Our business objectives and strategies have in some cases been altered since we entered into conservatorship, and may
continue to change. Based on our charter, public statements from Treasury and FHFA officials and guidance given to us by
our Conservator we have a variety of different, and potentially competing, objectives, including:
providing liquidity, stability and affordability in the mortgage market;
continuing to provide additional assistance to the struggling housing and mortgage markets;
reducing the need to draw funds from Treasury pursuant to the Purchase Agreement;
returning to long-term profitability; and
protecting the interests of the taxpayers.
These objectives create conflicts in strategic and day-to-day decision making that will likely lead to suboptimal
outcomes for one or more, or possibly all, of these objectives. We regularly receive direction from our Conservator on how
to pursue our objectives under conservatorship, including direction to focus our efforts on assisting homeowners in the
housing and mortgage markets. The Conservator and Treasury also did not authorize us to engage in certain business
activities and transactions, including the sale of certain assets, some of which we believe may have had a beneficial impact
on our results of operations or financial condition, if executed. Our inability to execute such transactions may adversely
affect our profitability, and thus contribute to our need to draw additional funds from Treasury. However, we believe that the
increased support provided by Treasury pursuant to the December 2009 amendment to the Purchase Agreement, described
below, is sufficient to ensure that we maintain our access to the debt markets, and maintain positive net worth and liquidity
to continue to conduct our normal business activities over the next three years.
Certain changes to our business objectives and strategies are designed to provide support for the mortgage market in a
manner that serves public mission and other non-financial objectives, but may not contribute to our profitability. Our efforts
to help homeowners and the mortgage market, in line with our public mission, may help to mitigate our credit losses, but
some of these efforts are expected to have an adverse impact on our near and long-term financial results. As a result, in
some cases the objectives of reducing the need to draw funds from Treasury and returning to long-term profitability will be
subordinated as we provide this assistance. There is significant uncertainty as to the ultimate impact that our efforts to aid
the housing and mortgage markets will have on our future capital or liquidity needs and we cannot estimate whether, and the
extent to which, costs we incur in the near term as a result of these efforts, which for the most part we are not reimbursed
for, will be offset by the prevention or reduction of potential future costs.

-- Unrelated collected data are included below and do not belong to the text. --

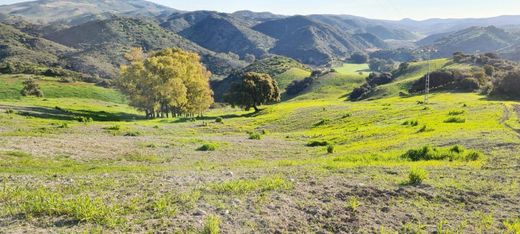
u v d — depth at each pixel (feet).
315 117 255.09
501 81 359.25
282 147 136.26
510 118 159.94
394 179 53.93
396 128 155.63
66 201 38.17
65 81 604.08
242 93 355.77
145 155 103.04
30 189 46.93
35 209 35.99
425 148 85.40
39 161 81.82
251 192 44.70
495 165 67.36
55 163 82.23
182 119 281.74
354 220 37.24
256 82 362.12
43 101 390.01
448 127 137.28
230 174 58.70
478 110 202.18
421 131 137.28
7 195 41.88
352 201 42.37
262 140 161.48
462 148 84.23
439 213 40.29
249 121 269.03
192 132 195.62
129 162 92.38
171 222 34.09
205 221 34.45
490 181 53.62
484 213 40.60
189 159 101.30
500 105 228.63
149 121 257.34
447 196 46.19
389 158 84.17
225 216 36.37
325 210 39.40
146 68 286.05
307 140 165.48
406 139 116.98
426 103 289.74
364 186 48.67
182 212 36.83
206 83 331.77
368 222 36.94
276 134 196.95
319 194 44.83
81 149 101.24
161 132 180.55
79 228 32.32
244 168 71.97
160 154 106.73
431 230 35.55
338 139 148.56
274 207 39.34
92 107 352.28
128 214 36.27
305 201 41.96
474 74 456.45
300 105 353.31
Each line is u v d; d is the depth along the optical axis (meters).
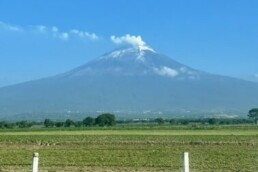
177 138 85.94
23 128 152.50
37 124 191.62
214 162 45.34
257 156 51.25
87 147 65.75
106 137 89.62
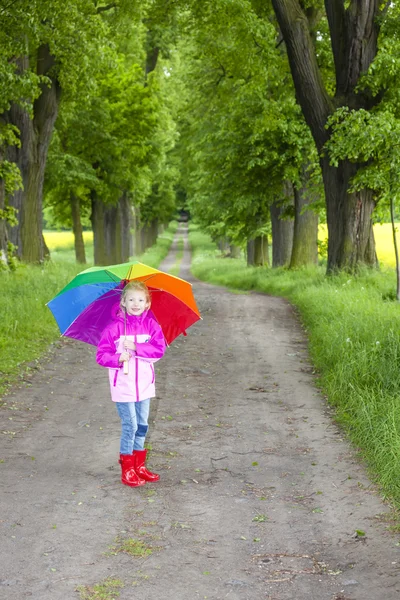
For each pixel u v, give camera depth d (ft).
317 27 73.77
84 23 58.18
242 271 116.16
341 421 23.90
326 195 64.90
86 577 12.98
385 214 65.67
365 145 54.13
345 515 16.14
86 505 16.72
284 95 78.69
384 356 28.63
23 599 12.09
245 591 12.53
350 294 50.31
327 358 32.09
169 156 170.30
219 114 94.07
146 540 14.73
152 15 78.69
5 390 28.37
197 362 35.29
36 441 21.98
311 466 19.72
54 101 79.77
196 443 21.99
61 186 110.01
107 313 18.67
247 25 64.23
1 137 67.10
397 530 15.12
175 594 12.39
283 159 85.05
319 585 12.77
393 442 19.03
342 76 62.03
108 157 116.78
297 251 93.04
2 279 58.44
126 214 160.45
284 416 25.11
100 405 26.76
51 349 38.14
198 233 375.45
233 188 94.99
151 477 18.57
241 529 15.40
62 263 87.61
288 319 50.72
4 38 49.88
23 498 17.10
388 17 60.54
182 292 18.58
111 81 114.93
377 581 12.87
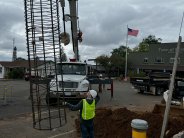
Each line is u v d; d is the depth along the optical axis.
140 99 22.22
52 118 12.79
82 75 17.39
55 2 11.59
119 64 68.25
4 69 73.19
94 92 8.48
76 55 19.11
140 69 69.25
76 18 17.45
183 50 58.25
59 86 15.73
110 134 9.51
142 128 5.06
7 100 19.44
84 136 8.36
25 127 11.09
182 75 57.78
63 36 14.12
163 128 5.55
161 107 10.43
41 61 13.58
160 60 65.75
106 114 10.26
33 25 11.49
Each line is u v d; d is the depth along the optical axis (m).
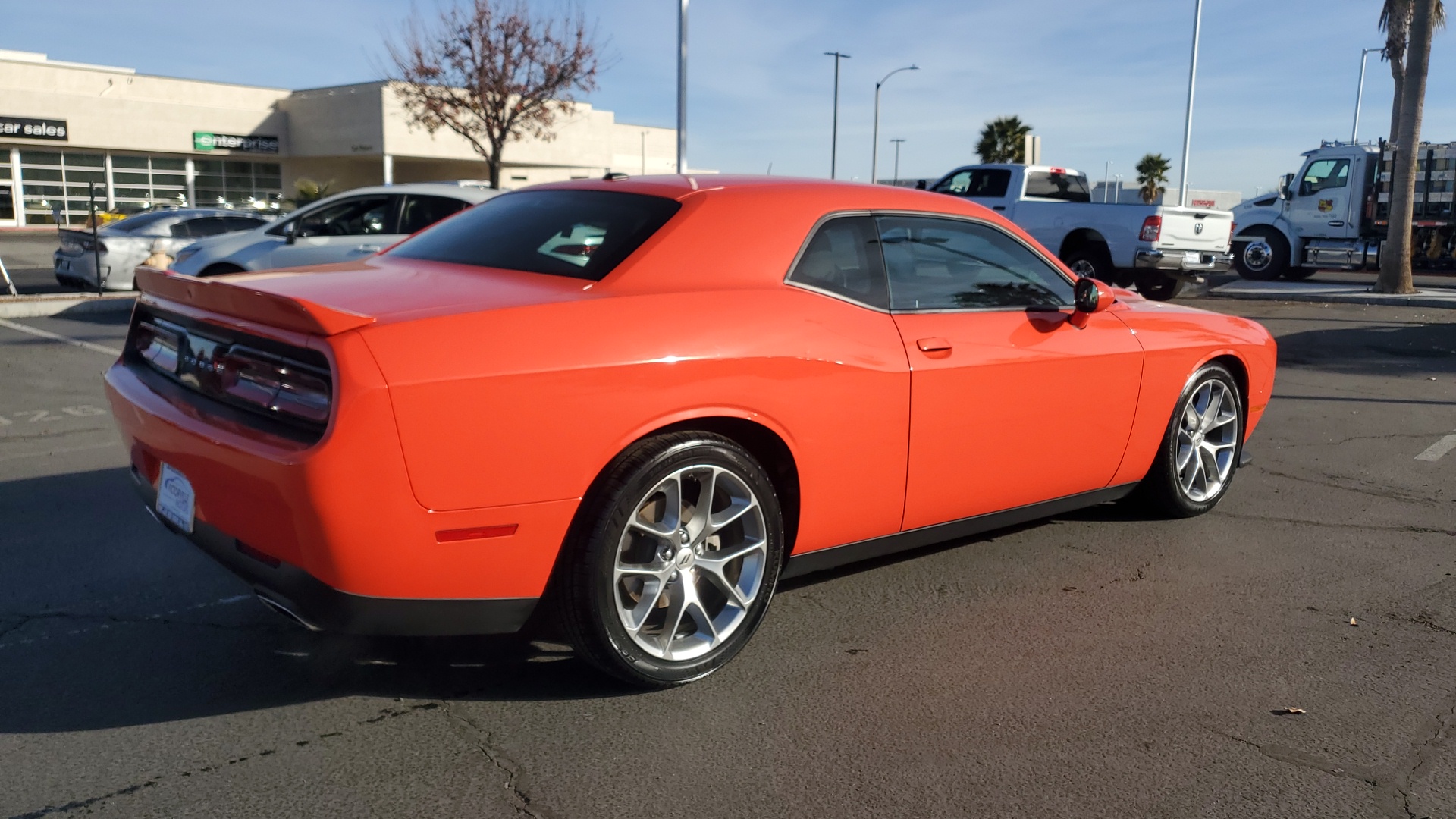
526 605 2.79
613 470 2.82
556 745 2.75
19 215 38.88
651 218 3.27
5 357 9.16
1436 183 18.95
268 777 2.57
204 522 2.88
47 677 3.10
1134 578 4.08
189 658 3.25
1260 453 6.24
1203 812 2.48
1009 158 38.28
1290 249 20.14
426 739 2.77
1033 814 2.46
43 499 4.93
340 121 43.81
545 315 2.75
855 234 3.48
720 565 3.08
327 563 2.54
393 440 2.48
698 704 2.99
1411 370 9.57
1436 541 4.59
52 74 40.12
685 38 16.27
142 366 3.38
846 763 2.68
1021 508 4.01
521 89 26.39
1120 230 14.30
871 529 3.50
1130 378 4.19
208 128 43.28
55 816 2.38
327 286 3.04
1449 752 2.78
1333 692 3.13
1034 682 3.16
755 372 3.02
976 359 3.59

Management is continuing its efforts to identify and evaluate actions that could be taken to reduce the significant
uncertainties surrounding our business, as well as the level of future draws under the Purchase Agreement; however, our
ability to pursue such actions may be limited by market conditions and other factors. Any actions we take related to the
uncertainties surrounding our business and future draws will likely require approval by FHFA and Treasury before they are
implemented. In addition, FHFA, Treasury or Congress may have a different perspective than management and may direct us
to focus our efforts on supporting the mortgage markets in ways that make it more difficult for us to implement any such
actions.
In a letter to the Chairmen and Ranking Members of the Congressional Banking and Financial Services Committees
dated February 2, 2010, the Acting Director of FHFA stated that minimizing our credit losses is our central goal and that we
will be limited to continuing our existing core business activities and taking actions necessary to advance the goals of the
conservatorship. The Acting Director stated that FHFA does not expect we will be a substantial buyer or seller of mortgages
for our mortgage-related investments portfolio, except for purchases of delinquent mortgages out of PC pools. The Acting
Director also stated that permitting us to engage in new products is inconsistent with the goals of the conservatorship.